We acknowledge the limitations of this study, its retrospective nature, the small sample size, and the fact that the samples were taken at a specific point in time, which may not reflect the dynamic nature of the HGP. Therefore, to further characterize BCM according to their growth pattern, we plan to use various single-cell and spatial omics technologies, as well as experimental models. To this end, we have initiated a prospective multicentric study, OLiver Pro (NCT05720676). In this study, patients with BCLM scheduled for surgical resection will be prospectively included and well-annotated mirrored fresh, fresh frozen and FFPE samples of the center of the liver metastasis, the tumor-liver interface, and the adjacent normal liver parenchyma will be collected. The objectives of OLiver Pro are: (1) to conduct a comprehensive clinical, histopathological and in-depth molecular characterization using single-cell and spatial omics technologies, which was not possible in the present study since we only had FFPE tissue available; and (2) to establish experimental models of BCLM in to experimentally characterize the HGP and their tumor immune microenvironment.

To conclude, our results provide preliminary information on the biological differences present in BCLM according to the HGP, with overexpression of genes involved in cell cycle, DNA repair, vascular co-option and cell motility in r-HGP and angiogenesis, wound healing and various immune processes in d-HGP.

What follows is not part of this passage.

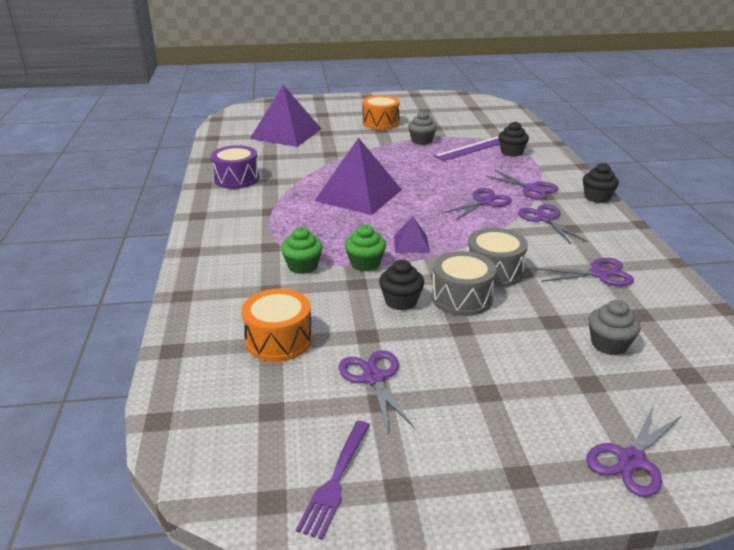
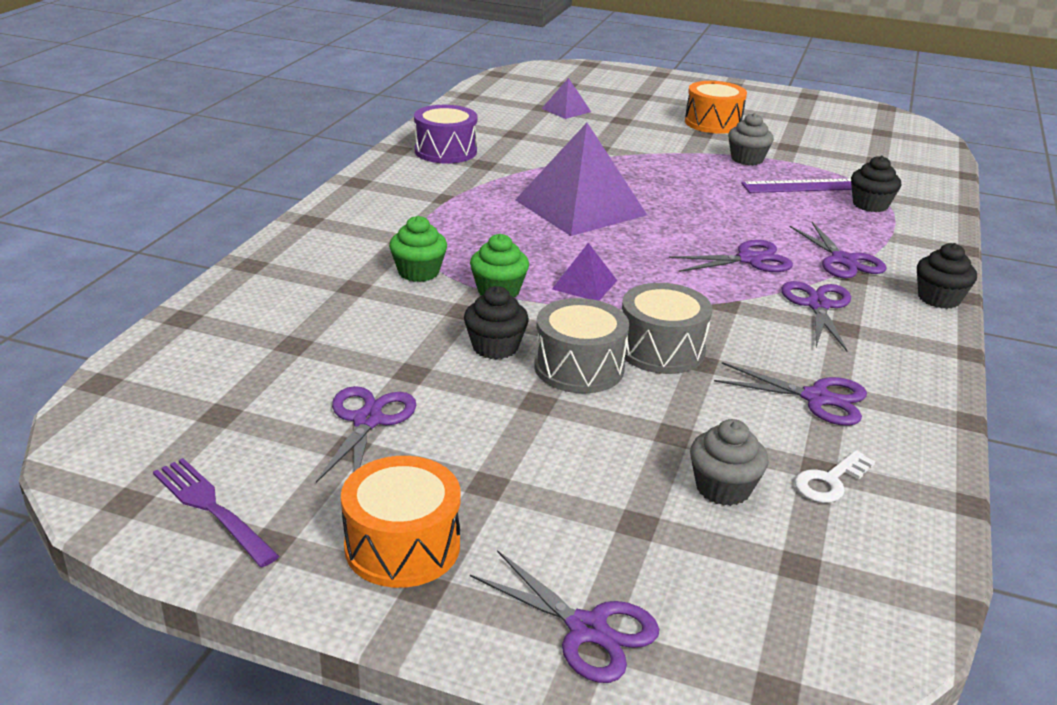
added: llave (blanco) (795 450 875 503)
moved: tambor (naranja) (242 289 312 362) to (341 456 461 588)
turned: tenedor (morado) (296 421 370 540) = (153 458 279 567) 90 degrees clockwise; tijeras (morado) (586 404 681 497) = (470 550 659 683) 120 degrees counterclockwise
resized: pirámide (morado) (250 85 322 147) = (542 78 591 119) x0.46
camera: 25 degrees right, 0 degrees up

These results, which will need to be confirmed in a larger series, contribute towards a better understanding of the mechanisms driving the HGP of BCLM. We believe that by increasing the biological knowledge, we will ultimately be able to refine the treatment decision-making and the outcome of these patients. In that context, it will also be necessary to be able to identify growth patterns before surgery is performed, for example by using medical imaging aided by a radiomics tool [24, 25].